At the time of my graduation, the industry was looking for two types of people: 1) those who could code well; and 2) those who understood statistical learning methods intimately. Preferably the unicorn that could do both. When I graduated, I lacked the first skillset, but at the same time, I knew it was just a matter of reading relevant papers. And I was really good at reading academic papers.

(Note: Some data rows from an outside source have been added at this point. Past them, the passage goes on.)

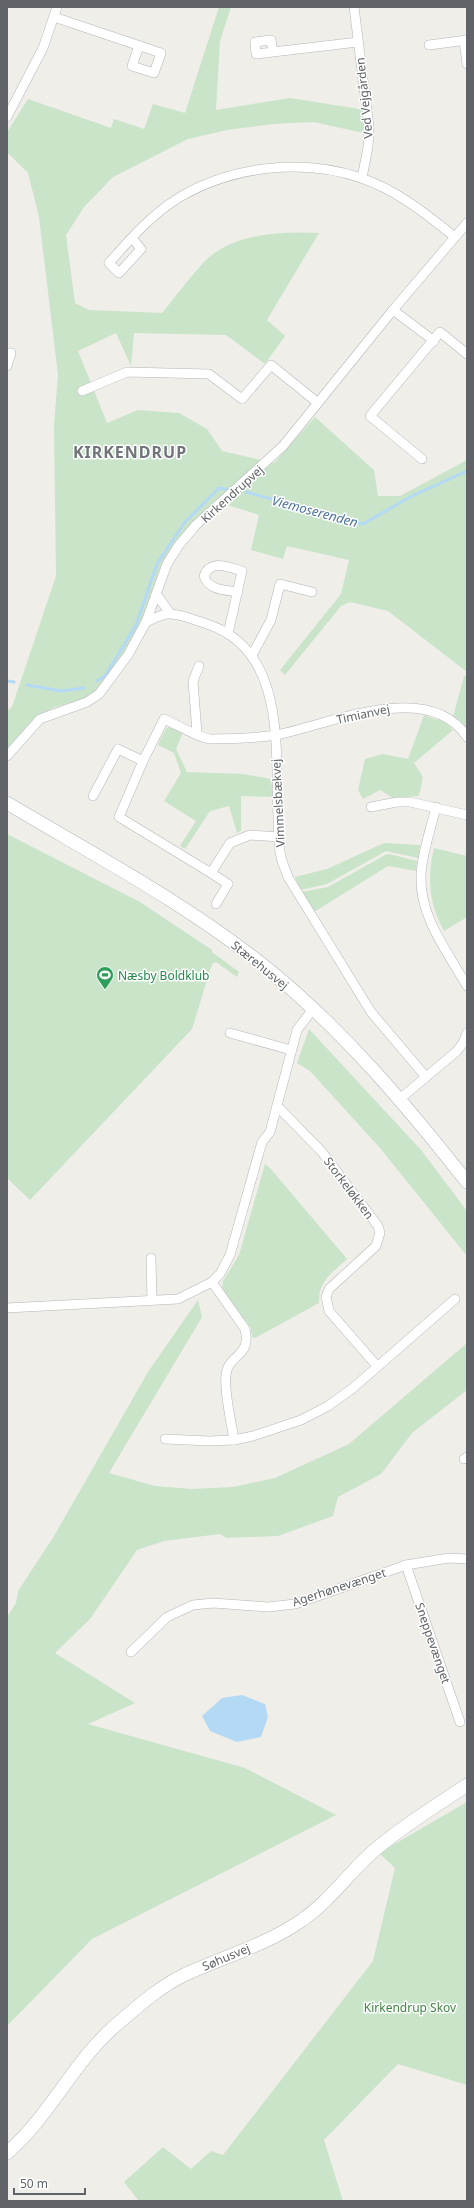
<svg xmlns="http://www.w3.org/2000/svg" width="474" height="2208" font-family="'Noto Sans',sans-serif">
  <style>
    .green { fill: #c9e4c9 }
    .water { fill: #b4d9f4 }
    .lines { fill: none; stroke-linecap: round; stroke-linejoin: round }
    .stream { stroke: #b4d9f4; stroke-width: 3 }
    .street-casing { stroke: #b4b5b9; stroke-width: 10 }
    .secondary-casing { stroke: #b5b7bb; stroke-width: 14 }
    .street { stroke: #fff; stroke-width: 9 }
    .secondary { stroke: #fff; stroke-width: 13 }
    .labels { text-anchor: middle; dominant-baseline: central; stroke-width: 3; stroke-linejoin: round; paint-order: stroke }
    .street-label { font-size: 12px; fill: #606367; stroke: #fff }
    .leisure-label { font-size: 12px; fill: #27864d; stroke: #fff; text-anchor: start }
    .park-label { font-size: 12px; fill: #438345; stroke: #fff }
    .water-label { font-size: 13px; font-style: italic; fill: #4e749d; stroke: #fff }
    .district-label { font-size: 16px; font-weight: bold; letter-spacing: 1px; fill: #717579; stroke: #fff }
  </style>
  <rect width="100%" height="100%" fill="#f0eee9"/>
  <g class="green">
    <path d="M 219,7 L 231,7 L 220,41 L 216,110 L 290,98 L 366,110 L 368,134 L 314,122 L 273,124 L 227,130 L 188,139 L 113,177 L 84,207 L 66,235 L 75,303 L 89,310 L 162,313 C 176,296 190,277 205,261 C 234,233 281,231 319,233 L 267,320 L 285,336 L 265,364 L 226,335 L 134,333 L 131,366 L 116,333 L 78,351 L 107,423 L 138,410 L 179,413 L 207,429 L 222,451 L 274,463 L 315,417 L 374,470 L 378,496 L 400,496 L 467,460 L 467,672 L 388,611 L 350,602 L 341,606 L 285,675 L 280,670 L 341,594 L 349,560 L 287,546 L 283,559 L 251,550 L 259,515 L 215,501 L 177,541 L 161,565 L 141,624 L 120,663 L 95,691 L 84,699 L 55,707 L 41,714 L 7,749 L 7,711 L 12,707 L 56,576 L 54,425 L 58,375 L 39,217 L 28,173 L 7,152 L 7,132 L 28,99 L 111,128 L 114,119 L 144,129 L 153,104 L 185,113 Z"/>
    <path d="M 467,675 L 467,730 L 453,717 L 464,676 Z"/>
    <path d="M 424,715 L 444,722 L 453,730 L 414,763 L 423,777 L 419,796 L 393,798 L 380,790 L 363,799 L 358,790 L 365,759 L 383,754 L 408,759 Z"/>
    <path d="M 172,726 L 183,732 L 176,749 L 187,772 L 243,774 L 271,779 L 273,797 L 241,796 L 241,831 L 237,833 L 229,806 L 210,811 L 185,849 L 180,846 L 196,821 L 164,801 L 181,773 L 174,753 L 158,745 L 166,728 Z"/>
    <path d="M 7,834 L 140,902 L 212,950 L 212,952 L 239,972 L 237,977 L 216,962 L 212,964 L 192,1029 L 30,1200 L 7,1178 Z"/>
    <path d="M 384,843 L 420,845 L 418,858 L 386,851 L 327,884 L 300,890 L 295,877 L 327,869 Z"/>
    <path d="M 434,848 L 467,856 L 467,917 L 444,931 C 429,904 427,878 434,848 Z"/>
    <path d="M 389,854 L 417,861 L 416,871 L 388,866 L 314,912 L 302,892 L 328,887 L 385,855 Z"/>
    <path d="M 309,1029 L 421,1150 L 467,1211 L 467,1256 L 380,1148 L 310,1071 L 297,1063 Z"/>
    <path d="M 265,1164 L 270,1168 L 347,1259 C 332,1273 318,1281 319,1303 L 255,1338 L 252,1337 L 251,1328 L 222,1290 L 223,1281 L 239,1255 Z"/>
    <path d="M 198,1300 L 202,1317 L 109,1473 L 155,1486 L 192,1489 L 233,1487 L 275,1478 L 349,1444 L 467,1343 L 467,1390 L 412,1433 L 381,1474 L 338,1497 L 333,1516 L 278,1536 L 226,1538 L 220,1534 L 164,1541 L 137,1550 L 90,1619 L 55,1653 L 135,1703 L 88,1724 L 245,1768 L 336,1815 L 92,1939 L 7,2026 L 7,1617 L 16,1603 L 18,1591 L 54,1536 L 148,1372 Z"/>
    <path d="M 467,1802 L 467,2085 L 398,2064 L 324,2140 L 343,2201 L 139,2201 L 124,2182 L 163,2147 L 191,2169 L 211,2151 L 223,2155 L 373,1961 L 395,1868 L 379,1853 Z"/>
  </g>
  <path class="water" d="M 242,1695 L 265,1704 L 268,1717 L 261,1737 L 237,1742 L 210,1731 L 202,1716 L 222,1698 Z"/>
  <g class="lines">
    <g class="stream">
      <path d="M 246,492 L 363,524 L 412,496 L 467,471"/>
      <path d="M 7,681 L 14,682"/>
      <path d="M 97,681 L 105,676 L 136,625 L 157,564 L 185,522 L 219,488 L 226,489"/>
      <path d="M 27,685 L 61,691 L 84,688"/>
    </g>
    <defs>
      <g id="street">
        <path d="M 354,7 L 369,127 L 368,147 L 362,178"/>
        <path d="M 54,17 L 161,53 L 154,73 L 132,66 L 139,46"/>
        <path d="M 464,40 L 467,64"/>
        <path d="M 429,45 L 467,40"/>
        <path d="M 273,52 L 271,40 L 255,42 L 256,54 L 358,42"/>
        <path d="M 7,117 L 43,48 L 57,7"/>
        <path d="M 132,238 L 141,249 L 119,273 L 109,263 C 130,239 152,214 180,197 C 233,166 303,158 361,178 C 397,190 426,214 455,237"/>
        <path d="M 393,310 L 434,341"/>
        <path d="M 7,353 L 11,353 L 7,366"/>
        <path d="M 82,391 L 127,372 L 209,374 L 242,399 L 271,365 L 318,403"/>
        <path d="M 422,459 L 370,416 L 440,332 L 467,354"/>
        <path d="M 156,594 L 170,613"/>
        <path d="M 146,622 C 153,619 161,614 169,614 C 178,613 198,621 207,624 C 287,650 275,750 278,817 C 278,830 278,844 281,857 C 282,863 286,870 288,877 L 371,1012 L 426,1077"/>
        <path d="M 228,634 L 242,571 C 228,567 211,559 204,576 C 208,590 225,590 238,592"/>
        <path d="M 252,655 L 271,620 L 280,584 L 312,592"/>
        <path d="M 197,733 L 193,681 L 199,666"/>
        <path d="M 7,756 L 40,719 L 87,702 L 99,694 L 128,655 L 146,622 L 167,564 L 179,545 L 196,525 L 283,446 L 393,310 L 467,223"/>
        <path d="M 93,796 L 118,749 L 143,761"/>
        <path d="M 371,807 L 397,802 L 410,802 L 467,815"/>
        <path d="M 436,807 C 431,829 422,852 421,875 C 419,916 447,951 467,986"/>
        <path d="M 279,837 L 250,835 L 230,843 L 211,873 L 119,817 L 143,761 L 164,719 C 176,724 200,739 212,739 C 232,739 256,738 276,735 C 329,725 428,678 467,737"/>
        <path d="M 211,873 L 228,884 L 216,904"/>
        <path d="M 230,1033 L 291,1050"/>
        <path d="M 401,1098 L 457,1051 L 463,1043 L 467,1033"/>
        <path d="M 277,1106 L 322,1152 L 378,1226 L 380,1233 L 376,1246 L 329,1289 L 326,1297 L 329,1311 L 377,1366"/>
        <path d="M 151,1258 L 152,1300"/>
        <path d="M 212,1282 L 245,1329 C 252,1357 228,1354 226,1375 C 224,1393 231,1420 234,1440"/>
        <path d="M 7,1308 L 178,1299 L 212,1282 L 220,1274 L 230,1255 L 262,1142 L 270,1132 L 297,1030 L 313,1009"/>
        <path d="M 165,1439 L 209,1441 L 234,1440 L 253,1436 L 301,1420 L 328,1406 L 353,1388 L 455,1299"/>
        <path d="M 464,1459 L 467,1457"/>
        <path d="M 406,1565 L 460,1722"/>
        <path d="M 131,1652 L 167,1617 L 193,1605 L 213,1603 L 268,1607 L 295,1604 L 406,1565 L 449,1558 L 467,1559"/>
      </g>
      <g id="secondary">
        <path d="M 7,803 C 96,856 189,905 269,970 C 345,1032 407,1106 467,1182"/>
        <path d="M 7,2153 C 50,2116 73,2062 116,2025 C 137,2007 159,1987 184,1975 C 222,1957 267,1945 302,1920 C 330,1901 350,1871 376,1849 C 404,1825 436,1806 467,1785"/>
      </g>
    </defs>
    <use href="#street" class="street-casing"/>
    <use href="#secondary" class="secondary-casing"/>
    <use href="#street" class="street"/>
    <use href="#secondary" class="secondary"/>
  </g>
  <defs>
    <symbol id="stadium-pin" viewBox="-11 -11 22 30"><path d="M0 17L-7.5 6A9.5 9.5 0 1 1 7.5 6Z" fill="#2e9e5b" stroke="#fff"/><path d="M0-5a6.5 5 0 1 0 0 10a6.5 5 0 1 0 0-10ZM-3.5-1.8h7v3.6h-7Z" fill="#fff"/></symbol>
  </defs>
  <g fill-rule="evenodd">
    <use href="#stadium-pin" x="95" y="965" width="20" height="27"/>
  </g>
  <g class="labels">
    <g class="street-label">
      <text transform="translate(364 98) rotate(-96)">Ved Vejgården</text>
      <text transform="translate(232 494) rotate(-42)">Kirkendrupvej</text>
      <text transform="translate(363 714) rotate(-12)">Timianvej</text>
      <text transform="translate(278 803) rotate(-93)">Vimmelsbækvej</text>
      <text transform="translate(260 965) rotate(39)">Stærehusvej</text>
      <text transform="translate(349 1188) rotate(53)">Storkeløkken</text>
      <text transform="translate(339 1587) rotate(-18)">Agerhønevænget</text>
      <text transform="translate(433 1643) rotate(71)">Sneppevænget</text>
      <text transform="translate(226 1957) rotate(-23)">Søhusvej</text>
    </g>
    <g class="leisure-label">
      <text x="118" y="975">Næsby Boldklub</text>
    </g>
    <g class="park-label">
      <text x="410" y="2007">Kirkendrup Skov</text>
    </g>
    <g class="water-label">
      <text transform="translate(315 511) rotate(15)">Viemoserenden</text>
    </g>
    <g class="district-label">
      <text x="130" y="452">KIRKENDRUP</text>
    </g>
  </g>
  <rect width="474" height="2208" fill="none" stroke="#606367" stroke-width="16"/>
  <path d="M14 2188v6h71v-6" fill="none" stroke="#606367" stroke-width="2"/>
  <text x="20" y="2188" font-size="12" fill="#606367" stroke="#ffffff" stroke-width="3" paint-order="stroke">50 m</text>
</svg>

Had my thesis been on something machine learning related, I could have hit the ground running, but a thesis topic is usually dictated by the funding that the PhD advisor has secured through a research grant for a predetermined project. Of course, the student might be able to change the project if they really want to, but it is risky. Rebooting the thesis topic after years of preparation is not advisable, and you really do not want to pivot just to chase the most recent fad.

After Graduation

I had started working in a start-up when I was putting the finishing touches on my PhD thesis. Unfortunately, the startup ran out of funding and closed its doors one week after I defended my thesis. I found a position at a different start-up about a month later as a machine learning scientist. Now, I did not have the same skills as someone whose thesis was directly on statistical learning, but neither could the start-up afford actual data scientists. This resulted in a very fruitful collaboration, from which I gained valuable time to learn the necessary skillsets, and my employers could leverage what I had learned to solve business problems. That start-up has successfully exited and my old colleagues are solving other interesting problems.

So… Was a PhD Worth It?

For me, it ended up working out. I enjoy coding, and most of my job requires software development skills. However, for me, software development is a means to an end and I usually get bored with projects that do not include research. In this case, having a PhD is definitely an asset. The research prowess that you acquire during your days as a graduate student allows you to teach yourself new skills, and if you graduated from a mathematics heavy discipline, you can easily change gears and pursue a different industry after graduation.

OK… But What About Me?

I think, unless you are admitted to a respectable PhD program from a respectable school, a PhD is not worth the effort. Professors that teach at lower rank schools are more likely to be out of touch with current state of the art, and the academic quality of students that you encounter are going to be lower. Remember that you are the weighted average of your peers.

Now, some might argue that graduate school is not worth the investment even if the school is prestigious, and that you are better of going into the industry… And they are right. But it all depends on what you want out of your career. And in which company you acquire that industrial experience. When the discussion gets to this stage, I bring up the following analogy.

In smaller communities, investment in a stable real-state market for a house is considered low-risk-low-return. If you have a portfolio manager and start investing in the financial market, you will probably make a bigger profit on your capital. However, people that buy a house usually have a larger net-worth when they have finished their payments compared to those who do not purchase property. Now, why is that? This is because many that opt out of real-state end up spending their money rather than investing it.

Going to graduate school is similar to buying a house, you are investing four to five years of your twenties acquiring research skills, which in hindsight might not be as valuable as learning those same skills in the industry. But then again, not everyone is guaranteed to work in a company that allows them to grow and acquire those skills. Graduate school is the housing investment. You might not gain as much as the person who is working at Google, but most people do not work for Google right out of their undergrad.